_EXERCISE INSTRUCTIONS:_ The full listing must be reproduced exactly as given.

_GIVEN RECORDS:_
*****

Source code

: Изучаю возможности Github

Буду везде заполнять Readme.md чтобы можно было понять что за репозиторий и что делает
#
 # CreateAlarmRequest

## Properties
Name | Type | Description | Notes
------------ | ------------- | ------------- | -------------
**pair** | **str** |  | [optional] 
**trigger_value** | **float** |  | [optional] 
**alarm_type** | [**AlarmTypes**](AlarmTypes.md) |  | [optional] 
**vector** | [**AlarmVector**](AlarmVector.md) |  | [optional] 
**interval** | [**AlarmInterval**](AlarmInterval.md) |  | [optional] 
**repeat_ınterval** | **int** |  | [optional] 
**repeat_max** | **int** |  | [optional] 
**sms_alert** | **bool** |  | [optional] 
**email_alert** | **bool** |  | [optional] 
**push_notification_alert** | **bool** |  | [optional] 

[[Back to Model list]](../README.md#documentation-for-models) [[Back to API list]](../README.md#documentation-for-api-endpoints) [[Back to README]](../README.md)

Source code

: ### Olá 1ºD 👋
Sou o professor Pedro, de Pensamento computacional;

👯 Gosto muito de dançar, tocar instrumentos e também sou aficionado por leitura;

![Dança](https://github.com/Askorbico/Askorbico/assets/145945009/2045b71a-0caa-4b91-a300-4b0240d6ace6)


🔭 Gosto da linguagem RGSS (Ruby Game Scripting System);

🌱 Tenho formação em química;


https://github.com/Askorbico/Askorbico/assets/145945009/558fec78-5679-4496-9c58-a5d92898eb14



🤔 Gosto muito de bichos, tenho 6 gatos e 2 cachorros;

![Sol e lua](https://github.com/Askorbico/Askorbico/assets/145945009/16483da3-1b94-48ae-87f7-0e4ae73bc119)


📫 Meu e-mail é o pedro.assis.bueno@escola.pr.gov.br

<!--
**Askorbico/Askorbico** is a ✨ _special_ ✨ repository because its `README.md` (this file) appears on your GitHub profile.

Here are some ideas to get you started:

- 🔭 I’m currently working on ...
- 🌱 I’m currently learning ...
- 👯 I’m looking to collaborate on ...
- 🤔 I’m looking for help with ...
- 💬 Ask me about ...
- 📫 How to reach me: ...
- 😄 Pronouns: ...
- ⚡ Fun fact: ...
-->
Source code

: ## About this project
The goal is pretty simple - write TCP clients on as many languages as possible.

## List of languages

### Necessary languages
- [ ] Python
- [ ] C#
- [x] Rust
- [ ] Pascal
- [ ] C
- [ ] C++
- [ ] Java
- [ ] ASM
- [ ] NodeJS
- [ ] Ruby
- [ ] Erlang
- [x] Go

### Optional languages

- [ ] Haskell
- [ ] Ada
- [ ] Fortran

*****

_SOLUTION TO THE EXERCISE:_
Source code

: Изучаю возможности Github

Буду везде заполнять Readme.md чтобы можно было понять что за репозиторий и что делает
#
 # CreateAlarmRequest

## Properties
Name | Type | Description | Notes
------------ | ------------- | ------------- | -------------
**pair** | **str** |  | [optional] 
**trigger_value** | **float** |  | [optional] 
**alarm_type** | [**AlarmTypes**](AlarmTypes.md) |  | [optional] 
**vector** | [**AlarmVector**](AlarmVector.md) |  | [optional] 
**interval** | [**AlarmInterval**](AlarmInterval.md) |  | [optional] 
**repeat_ınterval** | **int** |  | [optional] 
**repeat_max** | **int** |  | [optional] 
**sms_alert** | **bool** |  | [optional] 
**email_alert** | **bool** |  | [optional] 
**push_notification_alert** | **bool** |  | [optional] 

[[Back to Model list]](../README.md#documentation-for-models) [[Back to API list]](../README.md#documentation-for-api-endpoints) [[Back to README]](../README.md)

Source code

: ### Olá 1ºD 👋
Sou o professor Pedro, de Pensamento computacional;

👯 Gosto muito de dançar, tocar instrumentos e também sou aficionado por leitura;

![Dança](https://github.com/Askorbico/Askorbico/assets/145945009/2045b71a-0caa-4b91-a300-4b0240d6ace6)


🔭 Gosto da linguagem RGSS (Ruby Game Scripting System);

🌱 Tenho formação em química;


https://github.com/Askorbico/Askorbico/assets/145945009/558fec78-5679-4496-9c58-a5d92898eb14



🤔 Gosto muito de bichos, tenho 6 gatos e 2 cachorros;

![Sol e lua](https://github.com/Askorbico/Askorbico/assets/145945009/16483da3-1b94-48ae-87f7-0e4ae73bc119)


📫 Meu e-mail é o pedro.assis.bueno@escola.pr.gov.br

<!--
**Askorbico/Askorbico** is a ✨ _special_ ✨ repository because its `README.md` (this file) appears on your GitHub profile.

Here are some ideas to get you started:

- 🔭 I’m currently working on ...
- 🌱 I’m currently learning ...
- 👯 I’m looking to collaborate on ...
- 🤔 I’m looking for help with ...
- 💬 Ask me about ...
- 📫 How to reach me: ...
- 😄 Pronouns: ...
- ⚡ Fun fact: ...
-->
Source code

: ## About this project
The goal is pretty simple - write TCP clients on as many languages as possible.

## List of languages

### Necessary languages
- [ ] Python
- [ ] C#
- [x] Rust
- [ ] Pascal
- [ ] C
- [ ] C++
- [ ] Java
- [ ] ASM
- [ ] NodeJS
- [ ] Ruby
- [ ] Erlang
- [x] Go

### Optional languages

- [ ] Haskell
- [ ] Ada
- [ ] Fortran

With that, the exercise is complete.